The slowing in housing loan approvals over the past year is consistent with the decline in turnover in the housing market. It also reflects slower growth in average dwelling prices and a decrease in the average loan-to-valuation ratio. The latter follows the introduction of measures by the Australian Prudential Regulation Authority (APRA) to strengthen lending standards. Another factor that may be contributing to the easing in housing credit growth over the past year is an increase in the share of off-the-plan purchases, which are yet to flow through to the demand for credit. These transactions do not involve a mortgage at the time the dwelling is purchased off the plan, but add to the stock of housing credit when a mortgage is provided to the purchaser upon completion of the dwelling.
Around half of the August cash rate reduction was passed through to most advertised housing lending rates. The average outstanding housing interest rate has fallen by around 35 basis points this year and is likely to decline a little further as maturing loans are replaced with loans on lower The lowest available variable interest rates are more than 50 basis points below the average outstanding interest rate and, reflecting the lower rates on offer, the level of refinancing activity remains relatively high. One bank has recently introduced a loan product with the interest rate margin fixed at 249 basis points above the cash rate.

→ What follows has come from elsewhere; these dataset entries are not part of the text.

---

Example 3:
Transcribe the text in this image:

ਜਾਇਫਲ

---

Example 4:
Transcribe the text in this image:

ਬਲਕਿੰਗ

Recent strength in dwelling investment, particularly the construction of higher-density dwellings, has played a role in supporting the rebalancing of economic activity away from the resources sector.
Low interest rates and increases in housing prices have encouraged a substantial increase in the supply of apartments and the pipeline of residential work yet to be done has increased to historically high levels. While this pipeline should support growth in dwelling investment over the next year or so, the outlook for dwelling investment beyond this period is uncertain.
There is concern about the risk of an oversupply of apartments in specific geographical areas, such as inner-city areas of Melbourne and Brisbane. Outside Western Australia, the supply of housing has to date largely been absorbed by population growth. However, if growth in housing demand does not continue to keep pace with the scheduled large increases in supply, it would place downward pressure on housing prices and rents and increase the risk of off-the-plan apartment purchases failing to settle. If the broader housing market was to weaken substantially, consumption growth may be lower than currently expected in response to wealth and income effects. Consumer price inflation would also be affected as housing costs comprise a significant share of household expenditure.